Это еще больше напрягло Бриджит. Чувствуя, что она вот-вот сорвется с места, я поспешила с расспросами.
— Не знаете ли вы некоего Андре?
— Жофруа? — Бриджит вскинула брови.
— Может быть, — неуверенно ответила я.
— Андре — художник, живет в Париже, сотрудничает со многими галереями, в том числе и с нашей, и, надо признать, весьма успешно. У нас с ним никогда проколов не было. Нэд, — она с плохо скрываемой досадой посмотрела на Силвера, — просто без ума от него. Он считает, что в перспективе Андре станет настоящим мастером. Некоторые работы Жофруа, как писал в одной из хвалебных рецензий Нэд, уже сейчас поражают продуманной композицией, мощной экспрессией и наряду с этим — зрелым лиризмом. — Мне показалось, Бриджит наизусть цитирует выдержку из статьи Силвера.
— Давайте вернемся к Эрику, — я попробовала спустить ее с небес на землю, — какие отношения у него были с Андре?
— Эрик приобрел несколько его работ, после чего они познакомились. Кажется, это было года полтора назад…
— Они подружились?
— У них были общие интересы: живопись, литература, путешествия, но, по-моему, большими друзьями они не стали, точнее не знаю.
— А где он живет?
— В Париже, Римская улица, четыре, квартира девятнадцать. Кажется, это район Монмартра.
— А телефон?
— Сейчас посмотрю. — Она открыла миниатюрную сумочку и достала маленький блокнотик. — Записывайте.
— Я запомню.
— Восемь, восемь, пять, два нуля, сорок шесть.
— Большое спасибо.
Где-то я видела этот номер и совсем недавно. Ну, конечно! Я как будто снова держала в руках этот счет телефонной станции, который нашла в квартире Сердюковой. И какого же числа был звонок? Мне пришлось напрячь свою память. Шестнадцатого мая…
* * *
Такси остановилось передо мной. Усевшись в салон, я назвала адрес «Милфорд плаза». Синие сумерки плавились в каскаде вечерней иллюминации, точно Нью-Йорк боялся погрузиться в черную бездну ночи.

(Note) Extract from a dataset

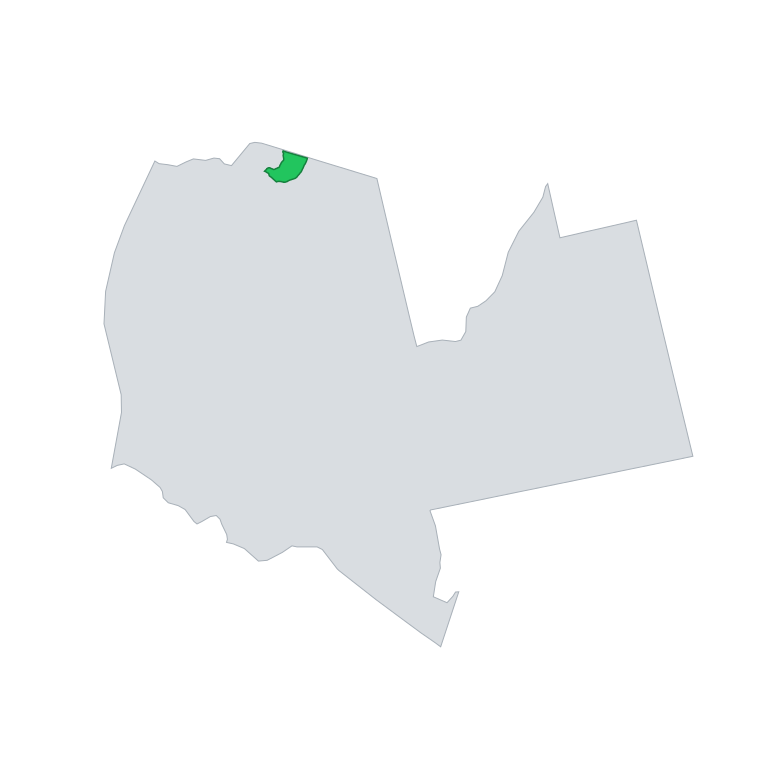 Cuilco, Huehuetenango, Guatemala (highlighted), rotated 77°
{"feature_id": "79465075B28423402187553", "entity_name": "Cuilco", "entity_type": "district", "adm_level": 2, "iso_a3": "GTM", "parent_name": "Guatemala", "parent_adm1": "Huehuetenango", "projection": "albers", "projection_center": [-91.949, 15.456], "detail": "fine", "context": "in_parent", "style": "filled", "palette": "green", "viewbox_px": 768, "rotation_deg": 77, "n_neighbors": 0, "source": "geoboundaries", "source_scale": "gbopen_adm2", "svg_char_len": 3470}
<svg xmlns="http://www.w3.org/2000/svg" viewBox="0 0 768 768"><g transform="rotate(77 384 384)"><path d="M115.2,557.1L118.7,553.6L121.7,545.3L125.4,536.8L123.1,527.0L121.8,519.1L126.0,507.5L125.6,498.9L127.5,493.5L133.6,490.1L136.9,483.5L119.5,460.7L119.5,455.5L121.8,449.1L135.9,424.7L152.7,395.8L171.1,363.9L182.2,344.7L222.7,344.6L249.6,344.5L283.6,344.3L320.6,344.1L344.9,343.9L354.9,343.6L353.1,331.1L354.3,317.3L358.7,304.8L358.6,299.2L351.3,292.5L337.3,288.7L329.5,282.8L329.4,275.2L325.9,266.0L319.1,255.3L305.0,244.4L283.6,233.3L265.4,218.2L250.4,199.3L237.7,187.2L227.9,182.1L225.6,179.4L254.1,179.6L281.1,179.7L281.1,152.5L281.2,128.4L281.2,101.2L330.0,100.9L388.2,100.6L448.6,100.1L496.0,99.6L523.9,99.3L523.1,133.0L522.1,172.2L521.4,201.0L520.4,239.4L519.4,278.7L518.1,332.2L517.2,366.9L517.8,367.7L533.8,365.8L557.4,367.0L563.2,366.8L570.5,369.7L576.1,370.5L588.2,378.1L602.4,383.8L611.3,371.8L606.4,364.7L602.8,361.1L603.3,357.9L652.8,387.9L647.1,392.8L634.8,404.0L612.5,423.1L592.4,440.2L573.1,455.8L555.7,469.8L553.6,471.2L531.4,481.3L527.7,485.8L523.2,505.3L521.0,510.1L525.2,520.9L529.5,537.5L528.3,546.2L512.9,557.1L505.9,566.8L502.9,573.1L500.1,571.5L495.3,571.1L484.2,573.6L478.9,574.2L474.4,577.0L474.1,583.0L477.1,592.7L478.3,597.7L475.2,600.1L461.6,606.0L456.2,611.9L451.2,620.9L445.2,624.7L439.0,624.1L434.5,625.4L425.1,632.2L411.0,645.4L403.4,655.1L403.3,662.3L404.8,668.7L352.7,646.2L335.4,642.5L262.4,643.3L231.1,634.4L195.4,617.1L171.3,601.3L115.2,557.1Z" fill="#d9dde1" stroke="#a8b0b8" stroke-width="1"/><path d="M162.9,443.3L162.8,442.9L162.8,442.1L162.9,440.7L163.0,440.6L163.2,440.0L163.3,439.7L163.6,438.7L163.8,438.4L164.1,437.8L164.5,437.0L164.7,436.3L164.8,436.3L164.8,436.2L165.0,435.6L165.1,435.4L165.1,435.0L165.1,434.1L164.9,433.5L165.0,433.1L165.0,432.9L164.8,432.5L164.8,432.3L164.6,432.0L164.6,431.8L164.2,430.4L164.2,430.1L164.1,429.6L164.0,427.9L163.9,427.7L163.9,427.3L163.9,426.5L163.8,426.2L163.7,424.8L163.7,424.6L163.6,424.2L163.5,423.9L163.4,423.6L162.9,422.7L162.8,422.4L162.6,422.1L162.4,421.9L162.0,421.5L161.9,421.4L161.6,421.0L161.1,420.3L160.9,420.0L160.6,419.6L160.4,419.2L159.5,418.3L159.2,417.7L159.0,417.4L158.6,417.0L158.5,416.9L158.0,416.4L157.1,415.8L156.9,415.5L156.1,415.0L155.3,414.2L154.8,413.9L153.6,413.0L153.1,412.8L152.7,412.4L152.6,412.2L151.8,411.3L151.4,411.0L150.8,410.5L150.5,410.4L150.4,410.2L149.8,409.7L149.0,409.2L148.6,409.0L148.1,408.6L147.2,408.1L146.7,407.9L136.2,426.7L135.0,428.6L134.2,429.8L134.8,430.3L135.2,430.4L135.4,430.4L136.2,430.0L136.5,429.9L136.7,430.0L137.1,430.3L137.8,430.4L138.2,430.7L138.4,430.7L138.8,430.9L139.5,430.9L141.6,431.0L142.6,431.2L143.3,431.5L143.7,431.9L143.9,432.4L144.4,433.2L144.5,433.3L144.9,433.8L145.3,434.3L146.6,435.3L147.1,435.8L147.5,436.2L148.0,436.5L148.7,436.9L149.0,437.2L149.1,437.4L149.3,437.6L149.4,438.8L149.7,439.5L149.8,440.8L149.9,441.1L150.2,442.0L150.2,442.7L150.2,443.1L150.0,443.6L149.7,443.9L149.5,444.1L149.1,444.7L148.8,445.2L148.6,445.5L148.2,446.1L147.7,446.5L147.5,447.1L147.4,447.6L147.4,448.1L147.5,448.5L147.5,448.8L147.8,449.5L147.9,449.8L148.0,449.8L148.2,450.0L148.6,450.4L149.0,451.3L149.3,451.8L149.5,451.9L149.6,452.2L149.8,452.5L150.0,452.2L150.7,451.3L151.9,450.2L152.8,449.1L153.1,449.0L154.2,449.0L155.4,448.9L155.9,448.5L157.1,447.4L158.8,446.2L159.6,445.7L159.8,445.6L160.5,445.0L161.1,444.6L161.8,444.2L162.1,443.9L162.7,443.5L162.9,443.3Z" fill="#22c55e" stroke="#15803d" stroke-width="1.5"/></g></svg>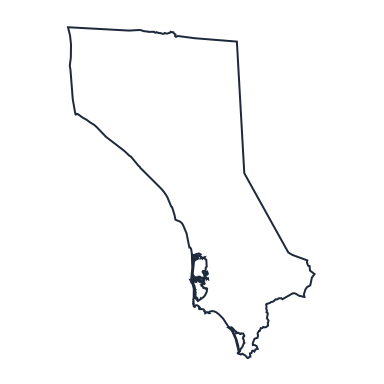 the district of Sveitarfélagið Hornafjörðu, Austurland, Iceland, rotated 89°
{"feature_id": "244011B97448762640394", "entity_name": "Sveitarfélagið Hornafjörðu", "entity_type": "district", "adm_level": 2, "iso_a3": "ISL", "parent_name": "Iceland", "parent_adm1": "Austurland", "projection": "albers", "projection_center": [-15.406, 64.234], "detail": "fine", "context": "isolated", "style": "outline", "palette": "slate", "viewbox_px": 384, "rotation_deg": 89, "n_neighbors": 0, "source": "geoboundaries", "source_scale": "gbopen_adm2", "svg_char_len": 6106}
<svg xmlns="http://www.w3.org/2000/svg" viewBox="0 0 384 384"><g transform="rotate(89 192 192)"><path d="M42.4,144.5L38.3,186.5L35.8,203.4L36.4,204.6L36.5,205.5L35.8,206.2L34.3,205.7L32.9,207.5L32.1,207.8L32.2,208.2L31.8,208.7L31.9,209.5L31.4,210.6L32.6,211.6L32.5,212.0L33.1,213.7L33.2,214.9L32.5,216.5L33.2,217.2L33.3,219.0L32.4,221.1L32.6,222.0L32.2,223.0L32.1,223.9L31.6,224.4L32.1,225.9L31.3,227.0L31.5,227.3L31.1,228.0L31.2,232.2L30.8,233.1L30.9,233.7L30.7,234.4L30.3,237.6L29.3,240.2L29.1,241.9L29.5,252.2L25.1,313.1L33.5,311.2L42.3,310.4L55.3,310.8L63.7,312.0L67.5,311.4L97.2,309.6L111.8,307.3L112.1,306.6L112.4,306.6L112.3,305.8L111.9,305.7L112.1,304.8L115.8,299.9L117.8,296.3L120.6,292.7L123.2,288.6L125.7,285.9L135.3,277.1L149.8,258.9L154.7,253.9L155.6,252.4L165.0,244.9L166.0,243.7L166.7,243.5L188.4,222.5L192.1,219.6L196.4,216.9L206.2,213.0L206.7,212.2L214.6,209.9L219.2,209.1L219.8,208.3L221.2,204.8L222.9,202.7L225.2,201.4L233.2,198.2L247.4,195.6L247.3,195.0L248.8,193.9L252.9,193.3L267.6,193.0L278.4,194.2L279.8,194.9L279.8,195.3L280.7,194.8L279.6,194.6L277.9,193.3L277.1,192.1L276.1,191.6L275.3,192.3L273.6,192.7L263.1,191.4L262.4,191.7L262.0,191.6L262.4,191.5L262.2,191.3L260.6,190.8L260.2,190.0L259.2,191.0L259.7,191.8L258.3,191.7L258.1,191.1L257.7,191.0L256.6,191.2L256.4,191.5L256.4,192.1L255.3,192.1L253.6,186.2L254.7,185.2L254.3,184.9L254.5,184.5L255.8,185.8L256.3,184.8L257.3,184.4L256.9,184.2L257.0,183.8L257.7,183.2L257.8,184.0L258.4,184.3L258.2,183.4L258.8,182.9L258.0,182.5L258.3,181.4L257.5,180.9L257.7,180.7L257.6,180.4L258.6,180.9L260.0,178.9L266.9,178.6L267.8,179.5L270.6,179.9L271.4,181.2L271.2,182.4L271.9,182.8L273.0,182.4L273.5,181.9L273.6,181.1L272.0,178.2L273.1,177.9L274.1,179.0L274.0,179.7L274.3,179.7L274.7,179.3L274.4,177.8L274.7,177.9L275.0,178.5L275.1,179.5L274.4,180.9L274.5,181.4L274.3,181.7L275.5,180.7L275.9,181.2L276.4,181.1L276.3,180.5L276.5,180.1L277.5,179.6L279.0,177.8L278.8,177.5L279.5,177.4L278.3,179.3L278.8,179.4L278.0,179.8L277.3,180.7L278.1,181.4L278.8,181.4L278.0,181.9L278.2,182.3L278.8,182.4L277.9,183.2L278.1,184.1L277.4,184.8L278.4,185.3L276.8,186.1L276.8,186.5L277.2,186.3L277.5,186.8L277.0,187.2L277.5,188.1L277.3,189.6L278.1,189.6L277.9,190.8L278.1,190.9L277.7,191.2L277.9,191.3L277.7,192.0L280.1,190.3L278.5,189.9L279.0,189.5L280.1,190.0L280.2,189.6L279.9,189.3L280.1,188.9L279.8,188.8L280.1,188.2L279.6,188.5L278.7,188.0L279.1,187.6L278.9,187.3L279.2,186.9L279.6,187.1L279.8,186.7L280.3,187.1L279.9,187.8L280.3,187.9L281.1,187.0L280.6,186.6L280.7,186.3L281.3,186.1L281.5,186.6L282.0,186.1L281.7,185.7L281.8,185.4L281.6,185.0L281.8,184.9L280.8,184.4L280.9,183.6L279.1,183.1L279.7,182.1L280.8,181.4L281.0,181.5L280.8,181.9L281.5,182.0L281.8,182.2L281.7,182.5L282.1,182.6L283.0,181.3L283.7,181.0L283.8,181.5L283.3,181.8L282.9,182.9L283.9,182.4L283.8,182.8L284.0,183.1L283.8,183.4L284.7,183.4L284.9,184.0L285.2,183.5L285.8,183.3L286.1,182.5L286.2,183.4L285.8,184.0L286.0,184.1L287.0,182.7L287.7,182.4L287.9,181.9L288.3,182.0L288.4,181.6L288.0,181.2L288.6,180.4L288.3,180.5L288.5,180.0L288.4,179.4L288.8,178.6L292.4,179.1L295.9,181.0L297.7,182.8L297.8,183.4L298.8,184.4L299.0,184.9L298.8,185.1L299.3,185.2L301.1,188.0L300.4,188.5L299.7,188.4L299.7,189.1L299.2,189.5L298.9,188.7L298.3,188.5L297.6,189.3L298.3,190.0L298.0,190.5L292.2,190.1L290.6,190.6L289.8,190.2L289.6,190.6L286.5,191.0L283.9,192.1L281.9,192.1L280.1,193.4L279.8,193.8L280.0,194.1L281.5,193.1L282.6,193.3L282.9,193.9L283.8,193.1L288.7,191.9L298.7,192.2L299.4,192.7L301.0,192.2L301.9,192.8L302.5,192.4L303.5,192.8L303.6,192.4L303.4,192.2L303.7,192.1L304.3,192.6L306.5,192.2L306.9,191.2L305.5,190.6L305.3,190.1L305.4,188.9L306.0,187.7L307.6,186.2L308.6,186.1L308.8,186.4L308.6,186.9L309.1,186.8L309.3,186.2L309.2,184.5L309.4,184.1L309.3,183.4L309.8,182.3L311.0,181.4L311.6,181.7L311.9,181.2L313.5,180.9L312.3,179.0L313.1,177.5L313.4,177.5L313.4,176.8L312.8,177.3L312.0,176.7L311.4,174.1L311.7,172.1L312.6,170.0L314.6,167.4L319.1,163.1L327.7,157.7L328.2,157.1L327.9,156.5L329.1,155.6L329.0,154.9L328.2,154.6L328.4,154.2L329.1,154.1L329.4,153.3L331.4,151.7L332.3,150.4L334.0,150.4L333.9,149.4L333.4,148.7L333.8,147.6L334.6,146.9L334.5,146.4L334.8,146.0L334.7,145.5L334.2,145.2L334.5,143.3L336.7,142.2L337.1,142.3L337.5,143.2L338.5,143.2L339.0,143.7L341.3,142.7L342.9,142.8L343.8,142.2L344.9,143.2L347.7,144.3L350.2,146.4L352.1,146.8L353.0,147.7L346.5,148.5L340.6,150.0L334.4,152.4L330.2,154.6L328.6,156.9L328.6,157.5L330.0,155.7L332.0,154.2L339.5,151.0L350.8,148.4L353.4,148.2L353.7,149.0L354.2,149.0L355.3,146.3L355.0,146.1L355.1,145.1L354.6,144.6L354.8,144.1L356.5,141.4L358.8,139.6L358.6,139.3L358.9,138.6L357.6,137.0L357.6,136.5L354.4,136.9L354.1,135.4L351.9,134.5L351.7,134.0L351.8,133.4L352.6,132.4L350.5,131.3L350.0,129.0L347.2,130.1L346.2,131.8L346.1,133.8L344.0,133.8L340.1,132.2L339.6,131.5L338.9,129.1L336.9,128.5L334.5,128.9L332.2,127.6L332.0,126.6L329.3,125.7L329.4,124.9L329.2,123.9L328.2,123.2L328.6,121.6L328.4,120.3L326.9,118.3L324.3,118.5L321.9,117.7L319.5,119.3L315.0,118.3L314.0,118.7L313.6,119.6L311.8,119.2L309.9,119.8L308.4,119.5L305.7,119.8L305.2,119.4L305.2,118.5L304.7,117.8L304.4,116.2L303.5,115.1L302.9,112.5L300.8,110.4L301.0,109.1L299.8,106.9L299.8,104.5L300.8,103.5L295.1,93.1L295.0,91.6L295.7,89.7L297.7,86.6L298.2,83.9L298.6,83.0L298.9,81.4L296.3,81.9L291.6,80.4L289.1,78.6L287.4,75.4L279.6,73.6L276.2,70.9L272.6,75.4L268.1,75.7L267.9,76.9L267.5,77.3L264.4,78.3L262.4,77.9L256.7,92.7L254.1,96.8L174.1,139.4L42.4,144.5ZM258.4,190.4L259.2,190.0L259.5,189.0L259.1,188.1L258.1,188.8L257.5,190.0L258.4,190.4ZM257.6,188.4L258.7,188.1L259.0,187.4L258.4,186.9L257.4,187.5L257.6,188.4ZM256.4,190.2L256.7,189.6L256.6,189.0L256.0,188.4L255.4,188.7L255.4,189.2L256.4,190.2ZM280.5,192.3L278.9,191.8L279.0,192.2L278.6,192.3L279.4,193.0L280.5,192.3ZM281.9,189.6L280.9,188.8L280.9,189.3L280.5,189.4L280.7,189.7L280.4,189.9L280.5,190.1L281.1,189.9L280.6,190.6L280.8,190.8L282.0,190.0L281.9,189.6ZM256.4,188.2L256.6,187.5L256.5,187.1L255.2,188.2L256.4,188.2ZM257.0,190.7L255.9,190.6L255.5,191.2L257.0,190.7Z" fill="none" stroke="#1e293b" stroke-width="2"/></g></svg>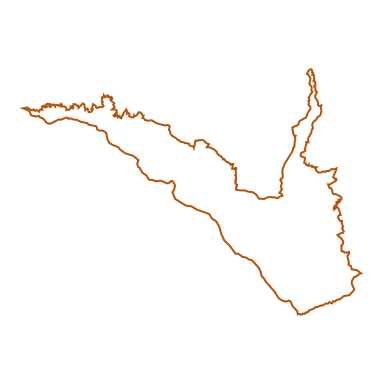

Вспыхивая миллионами огней, этот город, казалось, лихорадочно цеплялся за малейшую возможность еще некоторое время дышать светлой дневной лазурью. Наливаясь электричеством, как кровью, он, точно огромное сердце, пульсировал в холодной космической тьме.
Минут через двадцать я уже входила в холл отеля. Вместе с ключом портье передал мне небольшой конверт. Поднимаясь в лифте, я вскрыла его: Джон Горбински просил меня присутствовать на похоронах своего сына, которые должны состояться двадцать третьего мая сего года в одиннадцать часов утра.
Значит, завтра утром мне нужно быть в Бергефилде.
На меня снова нахлынули воспоминания, точно все время, проведенное в Штатах, я действовала автоматически, словно во сне. Казалось, я расследую убийство постороннего человека. Новая страна, новые знакомые, другая, неизвестная мне до того жизнь Эрика — все это как бы отдалило меня от Эрика, которого я знала в Тарасове.